While many developers are scrambling to port their games over to the Nintendo Switch, developer Silesia Games new puzzler, Run The Fan, is a Switch exclusive. Created specifically with the Nintendo Switch’s handheld mode in mind, Run The Fan takes inspiration from the old marble in a maze puzzle and puts it into the electronic age. Does a new take on an old game add to the fun or does it create a short circuit? This is our Run The Fan review.
Each level in Run The Fan is a circuit board consisting of a current generator, a fan, and a copper trace between the two. A spark of current moves along the trace, going from the generator to the fan. The trace between the generator and fan is broken in several places, requiring you to move a metal ball around the board to fill in the gaps as the spark reaches them. Scattered across the board are diodes, resistors, I/O ports, and other electrical obstacles that create a maze you must traverse through to get from one gap to the next. Failing to fill bridge the gap as the spark reaches it or sending the spark down the incorrect path to a dead-end requires a restart of the level.
If you ever played the Marble Labyrinth Game as a kid then you already know how you will propel the ball around the circuit board – Moving the joystick up, down, left, or right tilts the board in that direction and gravity takes care of the rest.

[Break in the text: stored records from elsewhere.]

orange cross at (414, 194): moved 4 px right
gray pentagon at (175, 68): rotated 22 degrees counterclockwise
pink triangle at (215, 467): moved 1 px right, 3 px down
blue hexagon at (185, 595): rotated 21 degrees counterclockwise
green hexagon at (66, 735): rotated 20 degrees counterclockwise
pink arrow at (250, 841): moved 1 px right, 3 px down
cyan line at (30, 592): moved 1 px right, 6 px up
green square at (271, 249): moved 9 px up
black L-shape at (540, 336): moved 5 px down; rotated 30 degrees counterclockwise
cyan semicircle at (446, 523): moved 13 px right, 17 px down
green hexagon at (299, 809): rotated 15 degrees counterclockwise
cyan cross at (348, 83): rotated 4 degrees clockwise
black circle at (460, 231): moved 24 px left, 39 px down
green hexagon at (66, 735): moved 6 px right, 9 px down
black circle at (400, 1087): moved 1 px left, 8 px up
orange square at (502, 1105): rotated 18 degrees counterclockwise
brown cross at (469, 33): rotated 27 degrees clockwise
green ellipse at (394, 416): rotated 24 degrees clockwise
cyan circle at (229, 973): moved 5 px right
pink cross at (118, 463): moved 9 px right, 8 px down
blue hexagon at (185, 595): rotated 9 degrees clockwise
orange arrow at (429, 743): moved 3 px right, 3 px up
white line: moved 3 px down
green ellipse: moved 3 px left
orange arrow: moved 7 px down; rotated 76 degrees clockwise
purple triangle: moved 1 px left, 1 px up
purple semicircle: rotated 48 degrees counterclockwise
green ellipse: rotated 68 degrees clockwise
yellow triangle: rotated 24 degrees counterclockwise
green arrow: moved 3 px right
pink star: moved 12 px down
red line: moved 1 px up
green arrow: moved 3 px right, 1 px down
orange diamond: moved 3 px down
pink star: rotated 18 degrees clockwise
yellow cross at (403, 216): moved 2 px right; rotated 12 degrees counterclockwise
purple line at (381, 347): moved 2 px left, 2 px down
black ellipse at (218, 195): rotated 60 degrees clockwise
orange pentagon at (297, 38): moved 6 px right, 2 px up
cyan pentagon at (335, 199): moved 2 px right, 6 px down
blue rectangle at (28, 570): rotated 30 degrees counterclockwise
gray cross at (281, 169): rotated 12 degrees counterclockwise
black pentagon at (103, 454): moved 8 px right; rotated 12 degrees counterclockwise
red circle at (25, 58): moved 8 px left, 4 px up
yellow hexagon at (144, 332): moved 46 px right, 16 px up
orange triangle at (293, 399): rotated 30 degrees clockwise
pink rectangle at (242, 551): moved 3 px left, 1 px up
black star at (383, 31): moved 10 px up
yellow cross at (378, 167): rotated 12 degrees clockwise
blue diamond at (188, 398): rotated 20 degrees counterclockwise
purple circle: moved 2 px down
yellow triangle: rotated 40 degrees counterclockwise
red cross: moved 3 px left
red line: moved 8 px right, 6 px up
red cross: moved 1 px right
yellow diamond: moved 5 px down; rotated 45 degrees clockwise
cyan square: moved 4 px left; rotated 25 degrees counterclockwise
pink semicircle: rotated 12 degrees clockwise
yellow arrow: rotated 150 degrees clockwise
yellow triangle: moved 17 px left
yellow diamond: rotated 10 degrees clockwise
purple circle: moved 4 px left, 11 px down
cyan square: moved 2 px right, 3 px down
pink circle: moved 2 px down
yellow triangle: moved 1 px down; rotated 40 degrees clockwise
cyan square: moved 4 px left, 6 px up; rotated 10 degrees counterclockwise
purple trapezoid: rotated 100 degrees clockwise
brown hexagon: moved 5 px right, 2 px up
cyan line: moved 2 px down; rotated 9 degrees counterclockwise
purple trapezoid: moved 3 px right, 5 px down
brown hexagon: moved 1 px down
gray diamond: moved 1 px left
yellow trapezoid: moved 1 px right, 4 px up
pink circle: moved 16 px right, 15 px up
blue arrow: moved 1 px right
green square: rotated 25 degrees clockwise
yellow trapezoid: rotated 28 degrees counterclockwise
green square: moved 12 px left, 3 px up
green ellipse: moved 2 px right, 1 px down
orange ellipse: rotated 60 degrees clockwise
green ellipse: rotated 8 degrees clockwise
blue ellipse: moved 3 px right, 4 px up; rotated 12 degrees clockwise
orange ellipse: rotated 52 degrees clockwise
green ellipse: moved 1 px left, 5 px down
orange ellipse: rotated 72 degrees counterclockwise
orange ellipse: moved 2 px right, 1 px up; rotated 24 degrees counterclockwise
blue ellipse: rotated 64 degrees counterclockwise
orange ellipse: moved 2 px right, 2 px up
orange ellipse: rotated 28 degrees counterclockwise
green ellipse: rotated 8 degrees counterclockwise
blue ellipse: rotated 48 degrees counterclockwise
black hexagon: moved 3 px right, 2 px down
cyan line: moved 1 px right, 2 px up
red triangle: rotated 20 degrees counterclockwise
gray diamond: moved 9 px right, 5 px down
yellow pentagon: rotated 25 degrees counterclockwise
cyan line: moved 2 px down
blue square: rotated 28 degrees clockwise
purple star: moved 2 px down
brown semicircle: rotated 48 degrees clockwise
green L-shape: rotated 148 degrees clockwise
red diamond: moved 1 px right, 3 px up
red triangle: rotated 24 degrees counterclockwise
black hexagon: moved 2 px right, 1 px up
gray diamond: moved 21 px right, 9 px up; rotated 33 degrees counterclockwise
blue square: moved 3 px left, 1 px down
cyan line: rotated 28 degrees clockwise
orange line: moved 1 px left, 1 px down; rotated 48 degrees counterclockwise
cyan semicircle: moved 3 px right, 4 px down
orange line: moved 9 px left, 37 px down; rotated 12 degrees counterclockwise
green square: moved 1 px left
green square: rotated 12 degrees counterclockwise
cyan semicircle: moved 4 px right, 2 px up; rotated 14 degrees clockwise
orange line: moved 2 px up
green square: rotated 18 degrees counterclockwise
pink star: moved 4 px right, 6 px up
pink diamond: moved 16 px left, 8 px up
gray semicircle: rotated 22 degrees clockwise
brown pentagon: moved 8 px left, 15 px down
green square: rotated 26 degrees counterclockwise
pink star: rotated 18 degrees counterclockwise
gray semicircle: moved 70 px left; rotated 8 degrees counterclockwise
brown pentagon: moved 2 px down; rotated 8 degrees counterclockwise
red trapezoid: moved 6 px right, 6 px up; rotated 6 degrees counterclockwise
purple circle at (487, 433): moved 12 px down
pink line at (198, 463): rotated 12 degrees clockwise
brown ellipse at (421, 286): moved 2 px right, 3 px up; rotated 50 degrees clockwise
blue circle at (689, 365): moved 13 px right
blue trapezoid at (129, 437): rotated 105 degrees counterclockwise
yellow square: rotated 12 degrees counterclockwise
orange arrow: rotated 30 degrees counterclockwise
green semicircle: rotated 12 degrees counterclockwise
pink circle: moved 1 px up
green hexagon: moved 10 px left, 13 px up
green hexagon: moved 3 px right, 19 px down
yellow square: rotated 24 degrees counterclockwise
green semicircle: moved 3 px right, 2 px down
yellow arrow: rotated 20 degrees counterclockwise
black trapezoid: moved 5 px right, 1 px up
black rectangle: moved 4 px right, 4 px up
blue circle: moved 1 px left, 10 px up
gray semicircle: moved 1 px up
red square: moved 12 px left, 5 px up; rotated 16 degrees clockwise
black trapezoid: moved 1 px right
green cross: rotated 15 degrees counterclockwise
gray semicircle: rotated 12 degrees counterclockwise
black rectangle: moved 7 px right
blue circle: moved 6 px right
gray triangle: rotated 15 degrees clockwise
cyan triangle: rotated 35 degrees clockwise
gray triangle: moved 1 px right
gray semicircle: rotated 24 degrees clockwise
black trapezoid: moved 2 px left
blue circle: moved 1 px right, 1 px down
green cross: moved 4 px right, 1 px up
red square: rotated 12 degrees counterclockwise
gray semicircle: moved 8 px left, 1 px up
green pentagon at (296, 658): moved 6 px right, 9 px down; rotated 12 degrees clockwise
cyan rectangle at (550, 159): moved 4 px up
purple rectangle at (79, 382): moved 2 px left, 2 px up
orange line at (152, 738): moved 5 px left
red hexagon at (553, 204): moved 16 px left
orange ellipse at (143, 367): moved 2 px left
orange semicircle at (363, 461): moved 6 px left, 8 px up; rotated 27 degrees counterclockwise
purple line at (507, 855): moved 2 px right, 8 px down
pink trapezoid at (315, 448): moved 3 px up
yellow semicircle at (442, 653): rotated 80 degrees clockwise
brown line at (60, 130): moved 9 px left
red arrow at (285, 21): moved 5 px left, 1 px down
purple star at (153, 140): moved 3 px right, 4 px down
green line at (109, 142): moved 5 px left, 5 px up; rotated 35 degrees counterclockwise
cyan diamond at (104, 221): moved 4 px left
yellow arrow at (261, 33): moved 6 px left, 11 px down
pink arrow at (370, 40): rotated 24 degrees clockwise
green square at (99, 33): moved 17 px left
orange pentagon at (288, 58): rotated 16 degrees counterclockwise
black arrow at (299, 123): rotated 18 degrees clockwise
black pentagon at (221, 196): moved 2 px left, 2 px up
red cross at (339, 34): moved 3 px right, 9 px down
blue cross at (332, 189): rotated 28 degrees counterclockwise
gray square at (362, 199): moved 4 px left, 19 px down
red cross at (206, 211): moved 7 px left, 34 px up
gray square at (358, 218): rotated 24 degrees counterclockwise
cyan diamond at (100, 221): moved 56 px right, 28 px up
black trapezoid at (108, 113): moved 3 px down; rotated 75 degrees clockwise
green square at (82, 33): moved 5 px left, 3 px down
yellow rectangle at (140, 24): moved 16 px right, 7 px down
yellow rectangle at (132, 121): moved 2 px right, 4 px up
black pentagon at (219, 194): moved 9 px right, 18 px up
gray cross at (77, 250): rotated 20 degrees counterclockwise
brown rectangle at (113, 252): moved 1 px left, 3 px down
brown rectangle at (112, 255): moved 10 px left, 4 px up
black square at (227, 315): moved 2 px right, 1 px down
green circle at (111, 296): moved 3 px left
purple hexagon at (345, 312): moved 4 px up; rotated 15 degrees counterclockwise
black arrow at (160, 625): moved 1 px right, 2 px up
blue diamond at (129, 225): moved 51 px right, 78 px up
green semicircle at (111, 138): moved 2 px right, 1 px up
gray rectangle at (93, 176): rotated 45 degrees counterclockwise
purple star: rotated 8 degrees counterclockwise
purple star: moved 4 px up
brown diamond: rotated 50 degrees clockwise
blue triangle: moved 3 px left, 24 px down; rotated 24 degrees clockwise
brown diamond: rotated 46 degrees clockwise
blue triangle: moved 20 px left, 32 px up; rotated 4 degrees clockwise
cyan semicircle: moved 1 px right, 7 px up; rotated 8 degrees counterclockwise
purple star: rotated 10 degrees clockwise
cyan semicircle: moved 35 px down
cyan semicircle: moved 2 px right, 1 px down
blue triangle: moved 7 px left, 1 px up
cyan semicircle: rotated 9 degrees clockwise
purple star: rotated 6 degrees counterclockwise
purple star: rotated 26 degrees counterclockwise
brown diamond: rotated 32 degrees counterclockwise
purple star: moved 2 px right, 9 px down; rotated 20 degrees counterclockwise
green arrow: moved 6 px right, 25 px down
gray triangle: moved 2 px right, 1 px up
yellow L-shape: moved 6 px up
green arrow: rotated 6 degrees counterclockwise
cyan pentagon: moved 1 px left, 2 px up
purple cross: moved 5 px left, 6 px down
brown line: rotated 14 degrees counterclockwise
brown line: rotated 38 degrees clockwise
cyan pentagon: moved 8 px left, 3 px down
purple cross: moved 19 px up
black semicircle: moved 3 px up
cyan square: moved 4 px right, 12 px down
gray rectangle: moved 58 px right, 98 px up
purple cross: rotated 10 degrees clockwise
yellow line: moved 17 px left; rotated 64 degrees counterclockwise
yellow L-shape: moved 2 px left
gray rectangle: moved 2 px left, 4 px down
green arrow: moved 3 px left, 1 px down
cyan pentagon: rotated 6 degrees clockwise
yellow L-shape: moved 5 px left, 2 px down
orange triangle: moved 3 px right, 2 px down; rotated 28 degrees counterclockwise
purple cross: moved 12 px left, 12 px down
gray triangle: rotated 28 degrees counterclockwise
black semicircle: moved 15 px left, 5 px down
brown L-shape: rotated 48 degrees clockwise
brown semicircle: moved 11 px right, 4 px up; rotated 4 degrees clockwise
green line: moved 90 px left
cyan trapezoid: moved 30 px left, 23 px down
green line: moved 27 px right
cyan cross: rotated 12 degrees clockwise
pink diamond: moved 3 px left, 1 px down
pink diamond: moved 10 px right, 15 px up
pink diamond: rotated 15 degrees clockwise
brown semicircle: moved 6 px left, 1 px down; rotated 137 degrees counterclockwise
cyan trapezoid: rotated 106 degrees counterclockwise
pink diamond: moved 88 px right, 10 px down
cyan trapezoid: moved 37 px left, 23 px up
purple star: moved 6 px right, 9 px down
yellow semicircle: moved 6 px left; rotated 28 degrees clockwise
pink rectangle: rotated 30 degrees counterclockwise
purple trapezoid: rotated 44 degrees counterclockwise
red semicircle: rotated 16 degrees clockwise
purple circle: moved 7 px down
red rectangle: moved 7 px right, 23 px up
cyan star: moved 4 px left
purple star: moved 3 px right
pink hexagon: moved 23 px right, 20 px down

For anyone looking for a more old-school feel, you can turn on the accelerometer and tilt the Switch itself to move the ball around. Even at the highest sensitivity the use of the accelerometer feels sluggish and unresponsive when compared to using the joystick.
Regardless of which method you use, when the ball is near a gap you can create an electrical arc to hold it in place by pressing the A button. The arc can’t catch the ball if it has too much momentum so you do have to use a little finesse as you maneuver the ball into place. The creation of the arc also increases the speed the spark travels and becomes very useful when trying to manage multiple sparks on different paths.
When it comes to the game’s visuals, I was very pleased by Silesia Games decision to go with an electrical theme. Building the levels out of electronic parts is fitting for a video game, more so than using a wood or metal theme would be. The boards don’t have the most realistic design to them, but anyone who has ever cracked open a computer case or other electronic device will give a nod of approval when they see things like SATA cables attached to the board or an empty power connector blocking their path.
There are 54 levels to traverse in Run The Fan broken up into three stages of 18. The first group starts off very simple and will introduce you to challenges such as multiple power generators and fans. The second group is more of the same with some of the exterior walls removed and cutouts on the board itself waiting to swallow up your ball. Things get a little more interesting in the third stage with the introduction of branching paths that cause the spark to split. The addition of up to four or five fans to power up also requires a little more strategy and quick movement of the ball to hit all the gaps in the correct order.
The biggest drawback to the game is the inconsistency in board difficulty. A good puzzle game gets progressively harder as you advance through the levels but Run The Fan doesn’t pull this off. Each of the three stages highlights a different obstacle to overcome: stage one has more elaborate paths, stage two has gaps in the floor and walls, and stage three has branching paths and more fans. None of these hazards alone make any stage harder than the others, but if they were combined together the developer could have created some crazy hard puzzles to solve. As it stands now, the hardest part of Run The Fan is getting comfortable with the controls and once you accomplish that most levels can be finished in just a single try or two.
This doesn’t mean that Run The Fan isn’t any fun, it’s just that it doesn’t reach its full potential. Something as simple as doing away with the grouping of the levels by hazard and instead put them from easiest to hardest would be an improvement. And as I mentioned above, offering some harder levels would have extended the gameplay past the 3 or 4 hours the game has to offer. Just like the toy Run The Fan was inspired by the gameplay is very repetitive and has no replay value once you successfully navigate through a level. My biggest disappointment though? After finishing all 54 levels there wasn’t any reward. I didn’t get a game over screen, credits, or anything else acknowledging my success. The game just went back to the main menu.
Note: Our copy was reviewed on Nintendo Switch with a code provided by PR.